Keep them vertical and dry. That way they'll last for as long as you want. If you leave a paper background permanently up in your studio with a Manfrotto style background support, you'll notice a slight sag in the middle after a few months, particularly if you live in a humid environment. My solution is to source an appropriately light weight, yet strong aluminium tube; get one that is the correct diameter to fit snugly inside the cardboard tube/core of your paper roll. Cut it to length, just a _touch_ longer than your paper roll. 

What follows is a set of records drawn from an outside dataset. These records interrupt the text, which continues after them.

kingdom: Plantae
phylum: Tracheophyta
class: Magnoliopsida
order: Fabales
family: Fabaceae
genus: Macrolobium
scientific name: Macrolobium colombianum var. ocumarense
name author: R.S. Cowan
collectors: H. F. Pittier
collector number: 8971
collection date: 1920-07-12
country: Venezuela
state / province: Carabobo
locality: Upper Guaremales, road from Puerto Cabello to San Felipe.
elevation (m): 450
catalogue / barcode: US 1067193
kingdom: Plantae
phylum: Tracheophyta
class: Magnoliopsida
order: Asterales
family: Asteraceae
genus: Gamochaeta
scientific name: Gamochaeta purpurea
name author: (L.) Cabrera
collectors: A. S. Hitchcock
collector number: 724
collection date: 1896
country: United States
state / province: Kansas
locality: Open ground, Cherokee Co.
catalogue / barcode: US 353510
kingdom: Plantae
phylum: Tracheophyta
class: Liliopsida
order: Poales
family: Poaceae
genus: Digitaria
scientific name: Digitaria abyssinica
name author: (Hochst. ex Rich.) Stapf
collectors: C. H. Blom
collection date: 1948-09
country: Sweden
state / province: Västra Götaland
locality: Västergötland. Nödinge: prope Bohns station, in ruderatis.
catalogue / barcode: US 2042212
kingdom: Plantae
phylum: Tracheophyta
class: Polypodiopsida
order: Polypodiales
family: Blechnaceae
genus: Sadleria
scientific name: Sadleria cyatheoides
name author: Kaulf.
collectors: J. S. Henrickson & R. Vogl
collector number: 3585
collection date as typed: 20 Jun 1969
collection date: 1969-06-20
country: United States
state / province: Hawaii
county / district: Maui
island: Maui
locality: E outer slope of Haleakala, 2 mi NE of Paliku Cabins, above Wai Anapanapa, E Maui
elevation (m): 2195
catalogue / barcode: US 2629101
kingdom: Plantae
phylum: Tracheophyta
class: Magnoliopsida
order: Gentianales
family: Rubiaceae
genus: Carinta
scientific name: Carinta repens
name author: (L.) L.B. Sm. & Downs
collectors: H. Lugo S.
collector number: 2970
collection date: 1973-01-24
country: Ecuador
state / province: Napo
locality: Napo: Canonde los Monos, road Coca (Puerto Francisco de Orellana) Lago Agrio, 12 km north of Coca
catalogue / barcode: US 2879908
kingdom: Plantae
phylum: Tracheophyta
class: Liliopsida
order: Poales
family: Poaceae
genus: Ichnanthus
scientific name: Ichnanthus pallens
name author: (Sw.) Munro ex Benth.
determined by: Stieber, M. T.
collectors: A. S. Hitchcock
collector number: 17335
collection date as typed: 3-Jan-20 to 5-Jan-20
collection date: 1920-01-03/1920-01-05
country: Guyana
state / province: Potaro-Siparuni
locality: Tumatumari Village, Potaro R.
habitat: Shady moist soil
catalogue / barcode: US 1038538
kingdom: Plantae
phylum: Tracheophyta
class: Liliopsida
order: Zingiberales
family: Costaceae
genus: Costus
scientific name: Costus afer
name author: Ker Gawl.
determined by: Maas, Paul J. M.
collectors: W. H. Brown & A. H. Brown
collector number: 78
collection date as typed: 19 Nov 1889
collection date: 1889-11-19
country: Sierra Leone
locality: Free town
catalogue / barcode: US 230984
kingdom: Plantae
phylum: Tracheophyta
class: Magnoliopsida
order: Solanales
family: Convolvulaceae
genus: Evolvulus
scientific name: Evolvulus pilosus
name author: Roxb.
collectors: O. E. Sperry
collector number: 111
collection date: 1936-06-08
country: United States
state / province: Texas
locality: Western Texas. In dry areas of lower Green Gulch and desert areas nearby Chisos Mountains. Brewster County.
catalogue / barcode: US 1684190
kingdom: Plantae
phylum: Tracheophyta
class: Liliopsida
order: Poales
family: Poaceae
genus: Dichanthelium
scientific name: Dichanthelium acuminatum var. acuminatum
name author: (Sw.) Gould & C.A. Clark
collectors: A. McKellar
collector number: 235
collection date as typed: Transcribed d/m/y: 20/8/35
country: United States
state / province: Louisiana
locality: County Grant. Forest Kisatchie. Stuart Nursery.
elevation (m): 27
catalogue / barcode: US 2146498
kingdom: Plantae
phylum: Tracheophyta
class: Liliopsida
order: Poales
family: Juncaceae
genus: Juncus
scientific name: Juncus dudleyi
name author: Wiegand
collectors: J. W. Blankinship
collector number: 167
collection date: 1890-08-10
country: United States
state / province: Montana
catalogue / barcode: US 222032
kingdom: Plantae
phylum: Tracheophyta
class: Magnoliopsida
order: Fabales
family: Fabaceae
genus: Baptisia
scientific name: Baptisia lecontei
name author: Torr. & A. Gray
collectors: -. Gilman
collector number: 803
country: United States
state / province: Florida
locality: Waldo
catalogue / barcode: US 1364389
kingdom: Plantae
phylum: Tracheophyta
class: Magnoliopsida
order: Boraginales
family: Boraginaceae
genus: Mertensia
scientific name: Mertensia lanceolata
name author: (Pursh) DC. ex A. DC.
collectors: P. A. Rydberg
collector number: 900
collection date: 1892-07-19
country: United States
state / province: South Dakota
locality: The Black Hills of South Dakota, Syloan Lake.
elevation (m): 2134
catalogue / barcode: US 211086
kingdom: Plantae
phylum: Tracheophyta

With the Manfrotto style background support with the thingys that expand/grip inside the cardboard tube, then you need to do this. Get your angle grinder and make four 6-8 inch long cuts at each end of the aluminium tube. This allows the Manfrotto expanders to grip snugly on your paper roll. Without the cuts, your paper roll will just spin on the aluminium tube. There you go! A handy little home-grown invention.

-pw


----------



## J.R. (Mar 9, 2014)

Thanks for the replies. 



pwp said:


> Keep them vertical and dry. That way they'll last for as long as you want. If you leave a paper background permanently up in your studio with a Manfrotto style background support, you'll notice a slight sag in the middle after a few months, particularly if you live in a humid environment. My solution is to source an appropriately light weight, yet strong aluminium tube; get one that is the correct diameter to fit snugly inside the cardboard tube/core of your paper roll. Cut it to length, just a _touch_ longer than your paper roll.
> 
> With the Manfrotto style background support with the thingys that expand/grip inside the cardboard tube, then you need to do this. Get your angle grinder and make four 6-8 inch long cuts at each end of the aluminium tube. This allows the Manfrotto expanders to grip snugly on your paper roll. Without the cuts, your paper roll will just spin on the aluminium tube. There you go! A handy little home-grown invention.
> 
> -pw



This DIY solution is awesome. Thanks pwp!


----------